Üretici ve tüketici arasındaki fiyat farkının 10 katına kadar çıktığını ifade eden Güllü, şunları kaydetti.
‘’Üretici kazansa biz de yüksek fiyatlara razı oluruz. Ancak üretici kazanmadıkça üretimden vazgeçiyor. Üretim artmazsa gıdaya daha fazla para öderiz. Üretici mutlaka desteklenmeli, aracılar azaltılmalı. Etiket değişiklikleriyle tüketici mağdur ediliyor. ‘Tavsiye edilen satış fiyatı’ uygulaması ambalajlı ürünlerde zorunlu hale getirilmesi, fahiş fiyatlarla mücadelede etkili olacak.’’
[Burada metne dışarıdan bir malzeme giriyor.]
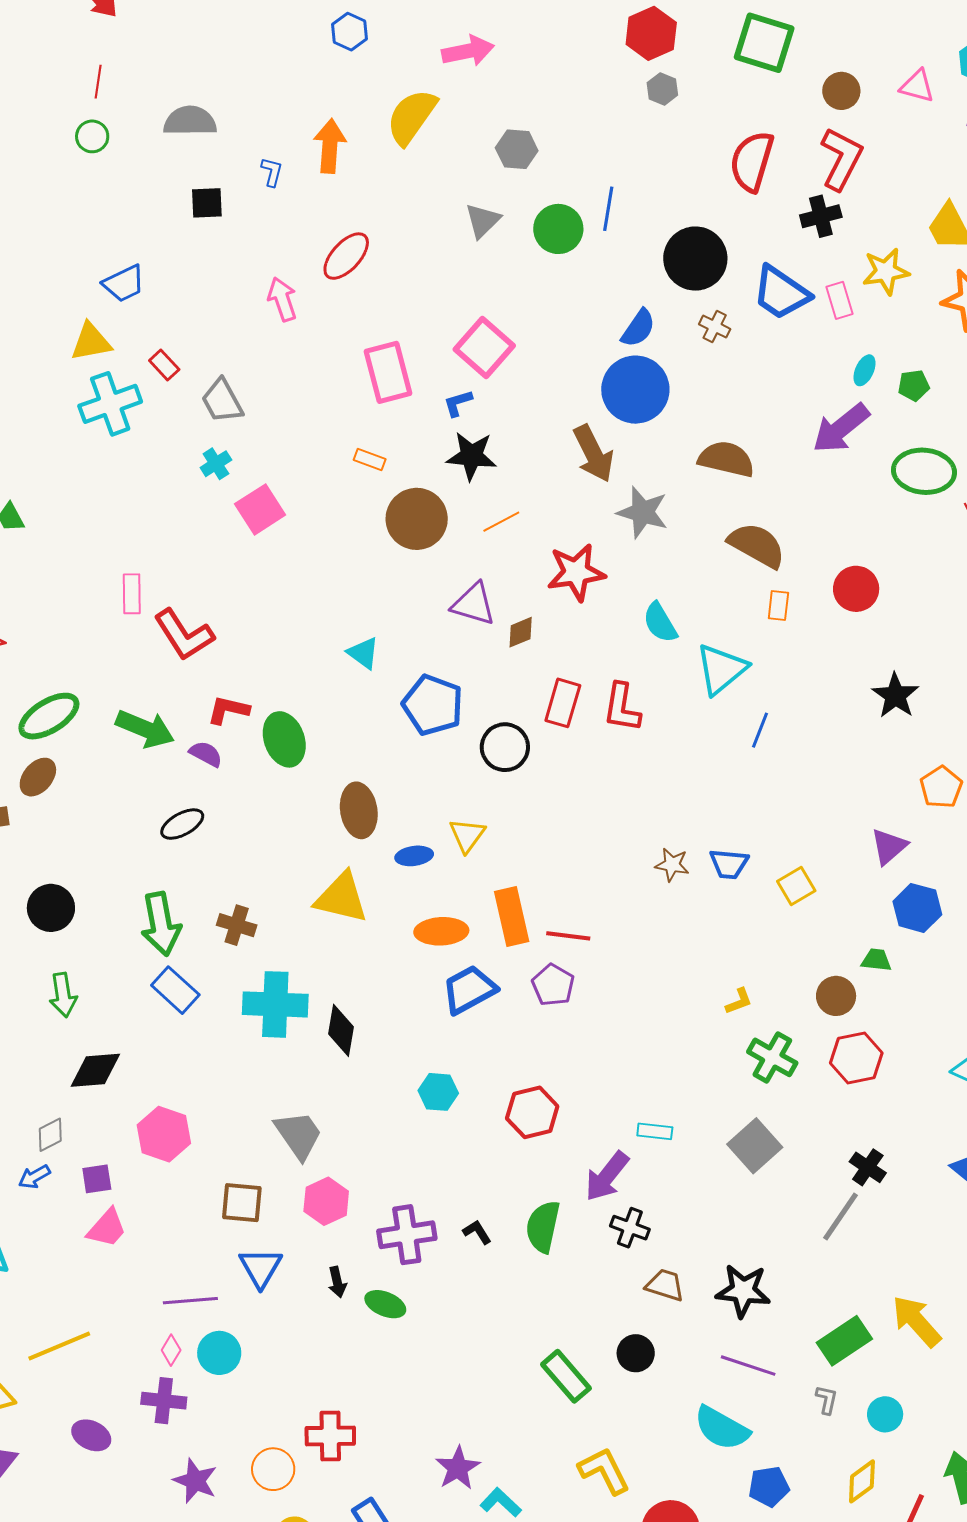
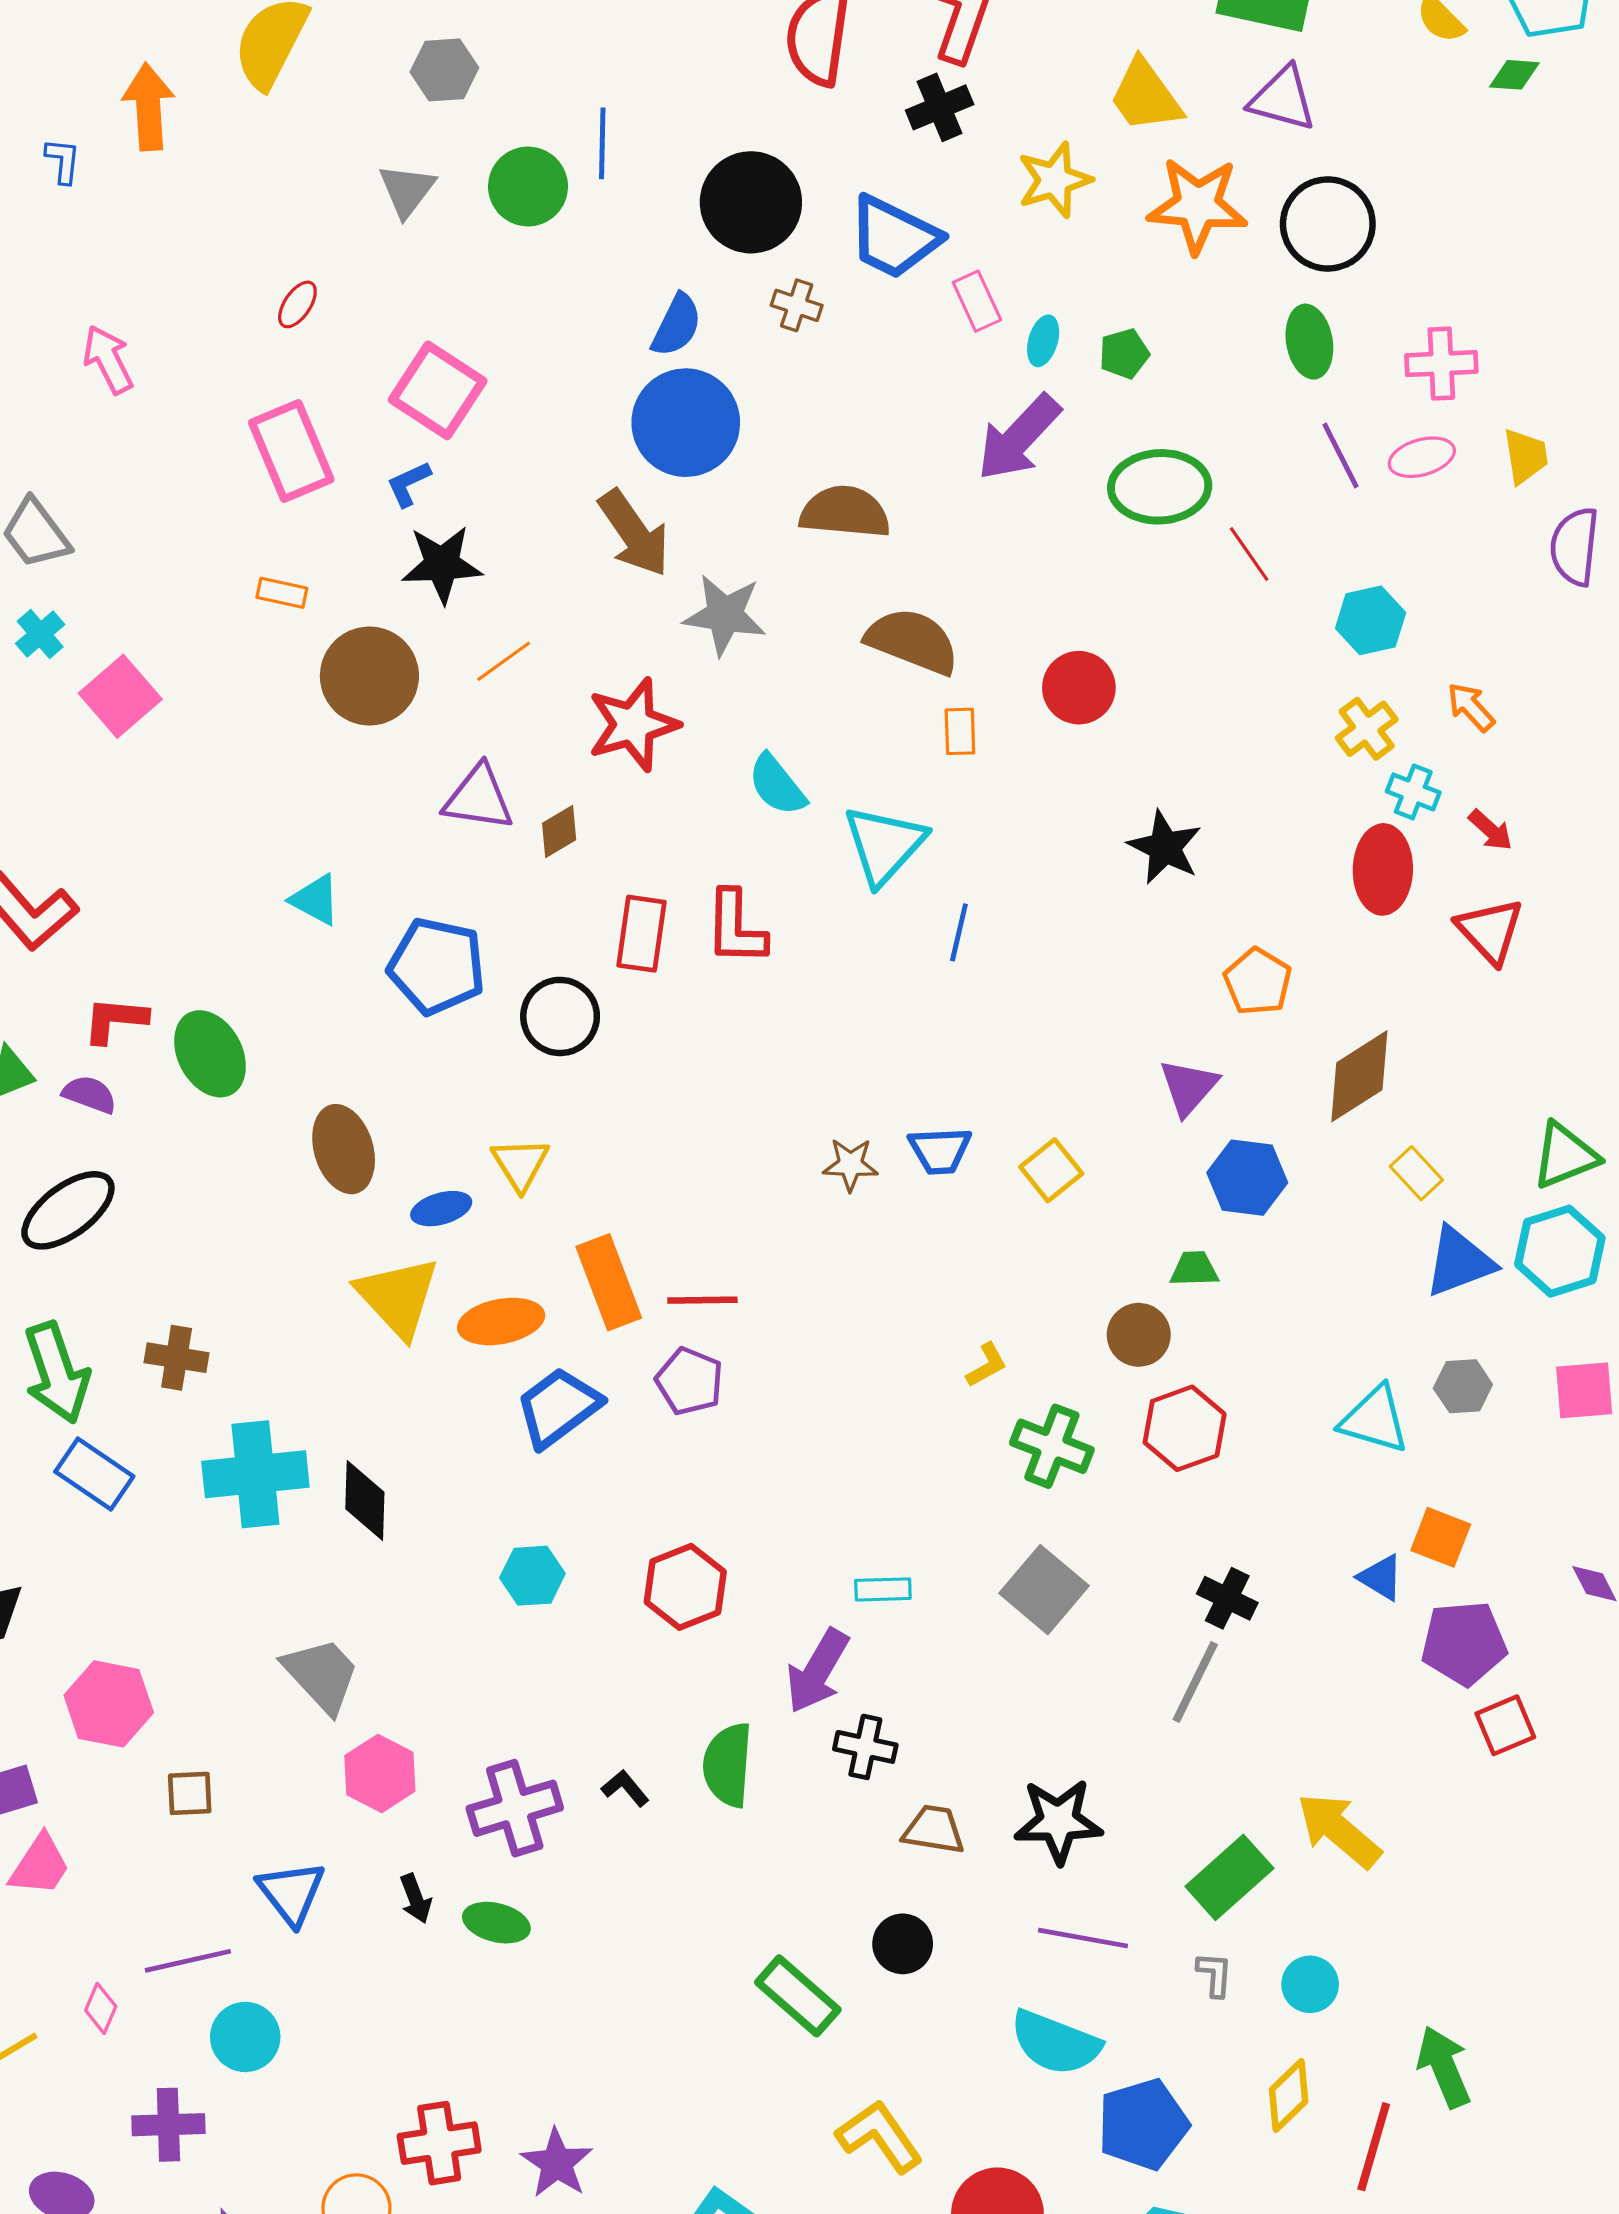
red ellipse: (346, 256) -> (297, 304), moved, size x0.6
pink rectangle: (839, 300) -> (977, 301), moved
black ellipse: (182, 824) -> (68, 1210), size x1.4
yellow triangle: (341, 898) -> (398, 1297), moved, turned 42
brown square: (242, 1203) -> (190, 1793), moved, size x0.7
pink diamond: (171, 1350) -> (101, 2008), moved
purple star: (458, 1468) -> (557, 2163), moved
blue pentagon: (769, 1487) -> (1143, 2124), size x1.4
"Açık büfe kahvaltı terk edilmeli"
Gıda israfına da dikkat çeken Güllü, açık büfe ve serpme kahvaltı uygulamalarının kaldırılmasını istedi. Ali Güllü, “Türkiye’de yılda yaklaşık 30 milyon ton gıda israfı yaşanıyor. Birçok insan açlık çekerken, gıdanın çöpe gitmesi gerçekten korkunç. Açık büfe ve serpme kahvaltılar israfı körüklüyor. Tabaklarımızı tüketeceğimiz kadar doldurmalıyız. Coğrafi işaretli ürünlerin sayısı artırılmalı. Bu ürünler güvenli gıda konusunda önemli. Değerlerimize sahip çıkmalı, ürünlerimizi başka ülkelere kaptırmamalıyız.” dedi.